19. En dernier lieu, aux termes de l’article L. 554-3 du code général de la fonction publique : " Les agents contractuels bénéficiant de contrats conclus en application de la section 1 du chapitre II du titre III du livre III relative aux contrats conclus pour pourvoir des emplois de nature permanente ou de contrats conclus pour faire face à un accroissement temporaire d’activité en application de la sous-section 1 de la section 2 du chapitre II du titre III du livre III, peuvent percevoir une indemnité de fin de contrat lorsque ces contrats, le cas échéant renouvelés, sont d’une durée inférieure ou égale à un an et lorsque la rémunération brute globale prévue dans ces contrats est inférieure à un plafond. / Ces dispositions ne sont pas applicables lorsque, au terme de leur contrat ou de cette durée, les agents contractuels : / 1° Soit sont nommés stagiaires ou élèves à l’issue de la réussite à un concours ; / 2° Soit bénéficient du renouvellement de leur contrat ou de la conclusion d’un nouveau contrat, à durée déterminée ou indéterminée, au sein de la fonction publique au sein de laquelle ils ont été recrutés ".

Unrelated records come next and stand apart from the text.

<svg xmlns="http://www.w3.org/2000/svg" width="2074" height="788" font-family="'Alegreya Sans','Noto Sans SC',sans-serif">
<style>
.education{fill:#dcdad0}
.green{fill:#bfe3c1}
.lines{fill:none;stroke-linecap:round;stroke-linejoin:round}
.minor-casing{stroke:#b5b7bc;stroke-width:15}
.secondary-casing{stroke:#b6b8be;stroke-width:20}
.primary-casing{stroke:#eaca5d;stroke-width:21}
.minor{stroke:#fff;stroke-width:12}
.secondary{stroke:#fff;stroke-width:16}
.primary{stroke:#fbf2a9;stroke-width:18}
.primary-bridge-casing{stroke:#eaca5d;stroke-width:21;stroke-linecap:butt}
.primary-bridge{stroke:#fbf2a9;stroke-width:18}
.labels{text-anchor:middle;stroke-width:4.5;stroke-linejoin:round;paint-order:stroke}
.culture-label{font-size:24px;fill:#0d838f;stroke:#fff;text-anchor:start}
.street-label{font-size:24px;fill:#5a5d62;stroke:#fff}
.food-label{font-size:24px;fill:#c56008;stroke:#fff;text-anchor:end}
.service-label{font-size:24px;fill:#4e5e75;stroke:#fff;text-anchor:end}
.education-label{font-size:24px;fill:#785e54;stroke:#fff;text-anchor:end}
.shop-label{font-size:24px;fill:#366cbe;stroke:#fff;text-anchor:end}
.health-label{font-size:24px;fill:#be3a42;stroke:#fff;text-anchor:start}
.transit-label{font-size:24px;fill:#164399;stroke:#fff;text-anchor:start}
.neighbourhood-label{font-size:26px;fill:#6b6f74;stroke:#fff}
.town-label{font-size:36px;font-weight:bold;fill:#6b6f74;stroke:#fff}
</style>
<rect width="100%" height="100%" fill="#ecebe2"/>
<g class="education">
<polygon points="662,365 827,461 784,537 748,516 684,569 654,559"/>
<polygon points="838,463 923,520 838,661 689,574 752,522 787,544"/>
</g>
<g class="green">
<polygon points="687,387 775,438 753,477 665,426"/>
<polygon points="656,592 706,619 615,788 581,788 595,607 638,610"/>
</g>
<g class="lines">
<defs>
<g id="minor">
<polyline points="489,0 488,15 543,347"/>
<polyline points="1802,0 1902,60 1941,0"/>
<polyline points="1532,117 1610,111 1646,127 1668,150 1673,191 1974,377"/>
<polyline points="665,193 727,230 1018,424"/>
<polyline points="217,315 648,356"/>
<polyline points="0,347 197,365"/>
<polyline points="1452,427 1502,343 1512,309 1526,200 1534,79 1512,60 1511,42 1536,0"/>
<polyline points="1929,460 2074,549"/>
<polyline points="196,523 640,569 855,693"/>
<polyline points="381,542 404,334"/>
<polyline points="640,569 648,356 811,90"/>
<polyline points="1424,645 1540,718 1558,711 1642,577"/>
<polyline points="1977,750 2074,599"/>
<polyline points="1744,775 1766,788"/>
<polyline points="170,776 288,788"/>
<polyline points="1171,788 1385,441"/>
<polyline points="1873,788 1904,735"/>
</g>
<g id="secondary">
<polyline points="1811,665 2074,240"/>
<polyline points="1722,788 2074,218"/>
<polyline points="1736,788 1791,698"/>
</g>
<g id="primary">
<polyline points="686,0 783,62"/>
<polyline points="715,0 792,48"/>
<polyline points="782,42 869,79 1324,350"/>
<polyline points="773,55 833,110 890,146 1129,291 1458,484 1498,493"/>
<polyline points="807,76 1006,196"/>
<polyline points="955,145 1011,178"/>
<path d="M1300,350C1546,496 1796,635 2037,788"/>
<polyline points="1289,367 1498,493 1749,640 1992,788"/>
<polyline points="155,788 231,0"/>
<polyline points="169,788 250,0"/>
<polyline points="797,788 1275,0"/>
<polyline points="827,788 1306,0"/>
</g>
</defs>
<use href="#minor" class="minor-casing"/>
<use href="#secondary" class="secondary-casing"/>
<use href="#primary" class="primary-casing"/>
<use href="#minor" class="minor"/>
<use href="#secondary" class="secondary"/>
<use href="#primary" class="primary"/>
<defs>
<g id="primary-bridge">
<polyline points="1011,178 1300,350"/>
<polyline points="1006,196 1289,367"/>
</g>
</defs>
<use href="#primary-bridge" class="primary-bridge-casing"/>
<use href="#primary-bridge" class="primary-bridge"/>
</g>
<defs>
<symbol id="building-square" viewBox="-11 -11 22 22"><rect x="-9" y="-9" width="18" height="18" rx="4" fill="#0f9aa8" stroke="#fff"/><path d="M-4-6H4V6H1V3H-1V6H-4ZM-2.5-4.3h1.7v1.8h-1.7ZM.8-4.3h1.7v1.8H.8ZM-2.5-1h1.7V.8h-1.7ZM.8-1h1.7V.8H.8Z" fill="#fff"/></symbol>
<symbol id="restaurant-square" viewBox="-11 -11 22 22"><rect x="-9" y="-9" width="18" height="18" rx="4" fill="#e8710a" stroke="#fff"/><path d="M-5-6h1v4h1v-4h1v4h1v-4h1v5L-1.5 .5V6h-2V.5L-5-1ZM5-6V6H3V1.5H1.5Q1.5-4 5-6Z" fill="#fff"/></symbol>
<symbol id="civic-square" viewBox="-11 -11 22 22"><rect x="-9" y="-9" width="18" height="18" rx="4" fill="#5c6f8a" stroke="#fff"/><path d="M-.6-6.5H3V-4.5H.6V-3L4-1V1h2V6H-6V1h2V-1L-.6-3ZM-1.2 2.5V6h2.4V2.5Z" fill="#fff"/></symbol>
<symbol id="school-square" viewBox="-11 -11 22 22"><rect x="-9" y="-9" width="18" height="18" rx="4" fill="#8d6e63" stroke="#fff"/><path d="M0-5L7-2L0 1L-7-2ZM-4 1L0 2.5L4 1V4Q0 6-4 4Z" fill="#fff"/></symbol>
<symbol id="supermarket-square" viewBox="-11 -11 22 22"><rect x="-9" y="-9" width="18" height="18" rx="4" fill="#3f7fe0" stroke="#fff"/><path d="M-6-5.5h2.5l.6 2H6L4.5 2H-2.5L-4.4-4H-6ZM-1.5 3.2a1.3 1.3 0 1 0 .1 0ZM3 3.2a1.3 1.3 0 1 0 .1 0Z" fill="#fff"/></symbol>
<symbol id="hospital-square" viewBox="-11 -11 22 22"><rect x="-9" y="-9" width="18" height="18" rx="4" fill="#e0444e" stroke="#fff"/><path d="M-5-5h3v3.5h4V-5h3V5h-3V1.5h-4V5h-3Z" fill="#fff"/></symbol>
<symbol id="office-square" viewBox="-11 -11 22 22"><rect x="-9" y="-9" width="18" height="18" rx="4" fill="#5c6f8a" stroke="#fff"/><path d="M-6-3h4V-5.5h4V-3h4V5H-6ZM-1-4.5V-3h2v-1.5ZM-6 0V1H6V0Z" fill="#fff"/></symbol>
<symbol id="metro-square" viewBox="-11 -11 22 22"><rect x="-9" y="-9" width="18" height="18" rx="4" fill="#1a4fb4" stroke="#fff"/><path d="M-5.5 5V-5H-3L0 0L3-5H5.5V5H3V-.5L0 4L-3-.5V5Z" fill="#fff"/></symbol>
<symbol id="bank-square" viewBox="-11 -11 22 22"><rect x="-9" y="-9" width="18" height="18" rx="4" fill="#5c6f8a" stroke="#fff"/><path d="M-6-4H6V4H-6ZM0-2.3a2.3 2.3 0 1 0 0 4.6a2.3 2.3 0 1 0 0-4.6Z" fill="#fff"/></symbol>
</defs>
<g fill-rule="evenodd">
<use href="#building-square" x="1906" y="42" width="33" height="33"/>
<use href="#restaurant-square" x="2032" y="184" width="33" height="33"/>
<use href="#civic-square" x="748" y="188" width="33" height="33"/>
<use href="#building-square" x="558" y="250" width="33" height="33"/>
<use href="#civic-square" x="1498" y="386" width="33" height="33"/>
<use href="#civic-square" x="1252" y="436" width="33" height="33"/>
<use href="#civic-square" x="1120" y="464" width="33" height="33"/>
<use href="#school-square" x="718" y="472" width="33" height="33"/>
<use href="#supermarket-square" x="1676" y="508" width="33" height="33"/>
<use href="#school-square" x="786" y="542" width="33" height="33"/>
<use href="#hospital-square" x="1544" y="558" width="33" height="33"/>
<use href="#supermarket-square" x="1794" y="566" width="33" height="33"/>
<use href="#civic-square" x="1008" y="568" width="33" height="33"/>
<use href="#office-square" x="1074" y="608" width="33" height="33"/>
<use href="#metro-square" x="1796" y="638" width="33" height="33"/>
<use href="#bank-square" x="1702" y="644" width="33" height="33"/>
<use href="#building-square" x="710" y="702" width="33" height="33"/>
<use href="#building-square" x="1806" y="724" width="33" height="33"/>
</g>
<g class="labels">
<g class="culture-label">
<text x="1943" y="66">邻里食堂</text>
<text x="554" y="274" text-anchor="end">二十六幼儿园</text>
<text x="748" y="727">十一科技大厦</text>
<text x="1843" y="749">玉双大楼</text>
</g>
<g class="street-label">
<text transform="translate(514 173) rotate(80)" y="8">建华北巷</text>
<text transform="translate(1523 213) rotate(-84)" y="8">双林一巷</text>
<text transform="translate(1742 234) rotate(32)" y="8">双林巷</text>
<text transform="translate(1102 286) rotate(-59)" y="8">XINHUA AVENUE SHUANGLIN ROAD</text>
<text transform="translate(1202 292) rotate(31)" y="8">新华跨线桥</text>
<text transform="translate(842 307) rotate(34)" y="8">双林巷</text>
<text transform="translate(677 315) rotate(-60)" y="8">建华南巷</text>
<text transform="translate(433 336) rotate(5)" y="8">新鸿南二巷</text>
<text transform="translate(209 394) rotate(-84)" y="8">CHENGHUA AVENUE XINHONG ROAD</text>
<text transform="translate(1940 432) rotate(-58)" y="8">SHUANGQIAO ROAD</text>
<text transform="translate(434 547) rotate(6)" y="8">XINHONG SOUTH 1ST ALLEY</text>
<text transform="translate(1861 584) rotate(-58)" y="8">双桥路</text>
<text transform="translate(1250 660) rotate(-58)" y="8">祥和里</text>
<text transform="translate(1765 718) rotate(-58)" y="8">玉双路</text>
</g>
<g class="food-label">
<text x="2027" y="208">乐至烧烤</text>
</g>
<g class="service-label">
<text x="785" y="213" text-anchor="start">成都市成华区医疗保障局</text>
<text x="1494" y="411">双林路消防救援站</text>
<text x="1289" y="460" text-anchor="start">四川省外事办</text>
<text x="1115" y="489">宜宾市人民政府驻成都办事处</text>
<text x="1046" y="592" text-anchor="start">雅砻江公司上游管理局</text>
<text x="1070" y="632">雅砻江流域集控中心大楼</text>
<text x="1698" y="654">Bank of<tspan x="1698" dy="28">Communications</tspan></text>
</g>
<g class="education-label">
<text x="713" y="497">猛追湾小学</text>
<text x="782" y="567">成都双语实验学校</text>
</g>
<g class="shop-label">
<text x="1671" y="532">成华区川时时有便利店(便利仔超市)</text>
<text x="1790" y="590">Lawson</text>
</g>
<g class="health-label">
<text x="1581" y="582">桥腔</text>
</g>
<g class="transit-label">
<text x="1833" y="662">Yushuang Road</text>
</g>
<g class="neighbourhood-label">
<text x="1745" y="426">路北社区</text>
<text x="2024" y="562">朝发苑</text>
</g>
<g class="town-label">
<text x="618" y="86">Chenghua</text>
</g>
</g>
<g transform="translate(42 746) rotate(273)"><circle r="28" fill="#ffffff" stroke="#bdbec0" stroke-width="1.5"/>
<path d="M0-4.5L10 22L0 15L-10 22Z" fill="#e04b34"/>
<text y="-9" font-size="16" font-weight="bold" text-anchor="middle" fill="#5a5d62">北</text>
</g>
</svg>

20. Il résulte de l’instruction qu’à l’issue de son dernier contrat à durée déterminée au collège Abel Minard de Tonnerre, Mme D a été recrutée, à compter du mois de septembre 2023, en qualité d’assistante d’éducation au collège Miles de Noyers pour une durée de quatre mois. Elle n’a dès lors pas droit à l’indemnité de fin de contrat définie par l’article L. 554-3 du code général de la fonction publique.
21. Il résulte de ce qui a été dit aux points 14 à 20 que les conclusions à fin de condamnation présentées par la requérante doivent être rejetées.
DECIDE :
Article 1er : La décision du 29 juin 2023 par laquelle le principal du collège Abel Minard de Tonnerre a refusé de renouveler le contrat à durée déterminée de Mme D est annulée.
Article 2 : Les conclusions de la requête sont rejetées pour le surplus.
Article 3 : Le présent jugement sera notifié à Mme B D et au recteur de l’académie de Dijon.
Une copie de ce jugement sera transmise, pour information, au collège Abel Minard de Tonnerre.
Délibéré après l’audience du 12 juin 2025 à laquelle siégeaient :
— M. Boissy, président,
— Mme Desseix, première conseillère,
— Mme Bois, première conseillère.
Rendu public par mise à disposition au greffe le 3 juillet 2025.
La rapporteure,
M. DesseixLe président,
L. BoissyLa greffière,
M. A
La République mande et ordonne au préfet de l’Yonne, en ce qui le concerne, ou à tous commissaires de justice à ce requis, en ce qui concerne les voies de droit commun contre les parties privées, de pourvoir à l’exécution du présent jugement.